Stored items
------------------------------------------------------------------------

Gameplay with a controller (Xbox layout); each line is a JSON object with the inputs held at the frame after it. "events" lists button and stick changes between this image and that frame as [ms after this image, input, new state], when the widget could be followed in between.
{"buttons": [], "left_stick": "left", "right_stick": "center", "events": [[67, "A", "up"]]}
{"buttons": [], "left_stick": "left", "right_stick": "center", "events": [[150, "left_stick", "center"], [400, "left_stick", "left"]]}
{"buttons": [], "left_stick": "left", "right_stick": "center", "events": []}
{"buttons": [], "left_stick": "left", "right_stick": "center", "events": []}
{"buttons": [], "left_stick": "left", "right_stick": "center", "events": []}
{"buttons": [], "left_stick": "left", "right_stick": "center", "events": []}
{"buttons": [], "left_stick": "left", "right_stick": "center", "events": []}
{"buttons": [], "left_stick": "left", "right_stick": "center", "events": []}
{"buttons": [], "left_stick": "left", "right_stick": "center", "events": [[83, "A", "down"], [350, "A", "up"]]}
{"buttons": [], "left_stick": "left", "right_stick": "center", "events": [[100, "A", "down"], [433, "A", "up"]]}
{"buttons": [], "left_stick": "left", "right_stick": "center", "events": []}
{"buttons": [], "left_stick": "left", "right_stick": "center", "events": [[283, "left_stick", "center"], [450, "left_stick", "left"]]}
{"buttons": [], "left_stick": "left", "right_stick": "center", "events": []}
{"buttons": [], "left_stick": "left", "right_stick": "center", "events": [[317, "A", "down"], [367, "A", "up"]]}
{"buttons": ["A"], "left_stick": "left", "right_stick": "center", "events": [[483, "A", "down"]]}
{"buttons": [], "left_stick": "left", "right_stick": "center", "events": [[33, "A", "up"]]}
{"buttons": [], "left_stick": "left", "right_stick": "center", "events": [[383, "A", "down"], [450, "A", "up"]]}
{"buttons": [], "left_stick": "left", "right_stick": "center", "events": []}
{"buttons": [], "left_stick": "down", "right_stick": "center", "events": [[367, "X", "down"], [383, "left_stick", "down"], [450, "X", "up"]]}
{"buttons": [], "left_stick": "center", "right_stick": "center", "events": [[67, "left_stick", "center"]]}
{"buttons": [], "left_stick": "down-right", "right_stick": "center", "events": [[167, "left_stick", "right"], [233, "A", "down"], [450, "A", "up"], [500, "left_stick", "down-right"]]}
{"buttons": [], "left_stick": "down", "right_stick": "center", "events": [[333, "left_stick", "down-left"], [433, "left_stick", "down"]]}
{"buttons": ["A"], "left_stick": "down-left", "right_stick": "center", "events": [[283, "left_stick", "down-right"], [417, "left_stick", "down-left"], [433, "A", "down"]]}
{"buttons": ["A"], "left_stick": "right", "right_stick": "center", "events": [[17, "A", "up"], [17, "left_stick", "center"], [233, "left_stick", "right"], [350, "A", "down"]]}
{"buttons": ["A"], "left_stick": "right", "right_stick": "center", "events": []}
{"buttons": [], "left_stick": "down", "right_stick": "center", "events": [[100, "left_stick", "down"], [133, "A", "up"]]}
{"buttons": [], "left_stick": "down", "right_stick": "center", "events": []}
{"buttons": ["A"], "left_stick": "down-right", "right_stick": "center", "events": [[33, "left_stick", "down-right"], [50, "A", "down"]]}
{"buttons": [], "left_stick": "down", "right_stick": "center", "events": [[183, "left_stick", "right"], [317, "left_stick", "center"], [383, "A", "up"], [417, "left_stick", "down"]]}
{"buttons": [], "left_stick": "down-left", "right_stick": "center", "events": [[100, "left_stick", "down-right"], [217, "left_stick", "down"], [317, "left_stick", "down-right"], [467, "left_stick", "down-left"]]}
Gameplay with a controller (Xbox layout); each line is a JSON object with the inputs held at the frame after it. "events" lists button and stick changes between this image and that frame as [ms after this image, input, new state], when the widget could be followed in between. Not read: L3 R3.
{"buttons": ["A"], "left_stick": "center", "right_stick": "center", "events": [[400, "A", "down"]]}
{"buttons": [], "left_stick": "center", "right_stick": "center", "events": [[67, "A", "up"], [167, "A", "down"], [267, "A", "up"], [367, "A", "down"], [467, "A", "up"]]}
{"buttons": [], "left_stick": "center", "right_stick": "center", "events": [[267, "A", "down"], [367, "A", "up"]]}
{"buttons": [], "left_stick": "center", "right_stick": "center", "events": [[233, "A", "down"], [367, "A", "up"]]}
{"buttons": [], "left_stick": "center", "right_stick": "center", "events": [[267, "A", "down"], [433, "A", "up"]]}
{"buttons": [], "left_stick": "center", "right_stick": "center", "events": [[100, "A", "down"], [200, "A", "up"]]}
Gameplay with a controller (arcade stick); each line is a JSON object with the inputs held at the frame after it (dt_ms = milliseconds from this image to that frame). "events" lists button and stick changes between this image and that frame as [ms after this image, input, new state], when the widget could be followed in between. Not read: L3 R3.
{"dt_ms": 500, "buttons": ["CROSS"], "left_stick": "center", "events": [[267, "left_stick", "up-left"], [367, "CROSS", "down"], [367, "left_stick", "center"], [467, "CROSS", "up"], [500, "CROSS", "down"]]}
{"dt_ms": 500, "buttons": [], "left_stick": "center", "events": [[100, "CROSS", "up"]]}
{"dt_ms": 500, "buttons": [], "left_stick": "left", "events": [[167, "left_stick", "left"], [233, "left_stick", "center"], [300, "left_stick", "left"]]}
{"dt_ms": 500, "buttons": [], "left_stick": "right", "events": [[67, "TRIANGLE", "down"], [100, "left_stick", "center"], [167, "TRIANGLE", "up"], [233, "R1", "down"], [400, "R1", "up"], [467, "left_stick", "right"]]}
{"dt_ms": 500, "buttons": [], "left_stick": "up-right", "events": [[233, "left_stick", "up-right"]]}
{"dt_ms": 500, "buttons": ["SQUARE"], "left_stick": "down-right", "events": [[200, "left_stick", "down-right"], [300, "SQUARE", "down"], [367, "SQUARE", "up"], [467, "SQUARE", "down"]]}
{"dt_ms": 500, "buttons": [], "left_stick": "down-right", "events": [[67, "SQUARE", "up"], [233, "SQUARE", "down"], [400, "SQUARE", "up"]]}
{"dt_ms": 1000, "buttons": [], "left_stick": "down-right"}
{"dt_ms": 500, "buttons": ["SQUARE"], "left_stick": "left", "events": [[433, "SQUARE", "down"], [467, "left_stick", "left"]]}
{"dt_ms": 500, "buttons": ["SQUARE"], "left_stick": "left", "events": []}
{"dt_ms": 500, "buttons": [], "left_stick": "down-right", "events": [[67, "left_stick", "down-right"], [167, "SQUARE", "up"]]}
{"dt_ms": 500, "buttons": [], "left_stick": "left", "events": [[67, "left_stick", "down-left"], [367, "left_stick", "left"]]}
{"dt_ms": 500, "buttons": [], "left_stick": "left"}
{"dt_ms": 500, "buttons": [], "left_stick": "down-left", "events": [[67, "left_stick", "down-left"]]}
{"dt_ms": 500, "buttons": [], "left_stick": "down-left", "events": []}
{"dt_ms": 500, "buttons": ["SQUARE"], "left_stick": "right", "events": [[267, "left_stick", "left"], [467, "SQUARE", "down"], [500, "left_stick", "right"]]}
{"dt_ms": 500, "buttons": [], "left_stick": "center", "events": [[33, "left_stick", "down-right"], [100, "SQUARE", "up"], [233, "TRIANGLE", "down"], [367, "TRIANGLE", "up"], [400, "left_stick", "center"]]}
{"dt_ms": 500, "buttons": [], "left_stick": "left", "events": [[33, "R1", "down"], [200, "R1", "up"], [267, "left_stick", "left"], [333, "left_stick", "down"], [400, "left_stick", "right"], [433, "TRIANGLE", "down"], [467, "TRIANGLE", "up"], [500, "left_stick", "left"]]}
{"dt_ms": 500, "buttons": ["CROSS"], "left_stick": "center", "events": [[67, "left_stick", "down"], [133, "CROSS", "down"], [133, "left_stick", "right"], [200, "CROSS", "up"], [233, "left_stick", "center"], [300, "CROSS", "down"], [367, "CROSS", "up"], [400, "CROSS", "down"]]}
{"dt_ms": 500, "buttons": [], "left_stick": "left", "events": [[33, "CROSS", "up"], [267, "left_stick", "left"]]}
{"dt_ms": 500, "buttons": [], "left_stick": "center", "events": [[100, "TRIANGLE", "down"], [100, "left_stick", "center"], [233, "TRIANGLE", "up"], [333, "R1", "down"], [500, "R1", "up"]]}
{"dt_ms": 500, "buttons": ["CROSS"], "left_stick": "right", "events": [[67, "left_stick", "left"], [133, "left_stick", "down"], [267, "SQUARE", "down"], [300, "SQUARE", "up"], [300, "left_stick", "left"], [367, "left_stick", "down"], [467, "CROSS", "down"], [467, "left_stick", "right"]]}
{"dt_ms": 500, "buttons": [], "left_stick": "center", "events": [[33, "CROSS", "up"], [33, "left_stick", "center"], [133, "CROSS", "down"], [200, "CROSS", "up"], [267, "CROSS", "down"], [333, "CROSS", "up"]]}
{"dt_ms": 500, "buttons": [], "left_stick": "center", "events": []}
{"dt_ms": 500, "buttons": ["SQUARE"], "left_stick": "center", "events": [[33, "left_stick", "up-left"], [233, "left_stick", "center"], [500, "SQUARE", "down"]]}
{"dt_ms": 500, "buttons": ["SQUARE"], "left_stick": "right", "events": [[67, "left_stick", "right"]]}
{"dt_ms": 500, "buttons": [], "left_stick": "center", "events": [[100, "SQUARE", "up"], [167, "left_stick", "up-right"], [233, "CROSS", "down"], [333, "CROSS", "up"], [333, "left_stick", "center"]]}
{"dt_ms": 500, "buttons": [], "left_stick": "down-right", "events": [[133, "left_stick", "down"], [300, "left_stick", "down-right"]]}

------------------------------------------------------------------------

Action item -
Count the lines in the records above that contain the word "Xbox", and reply with that number alone.

The completed task -
2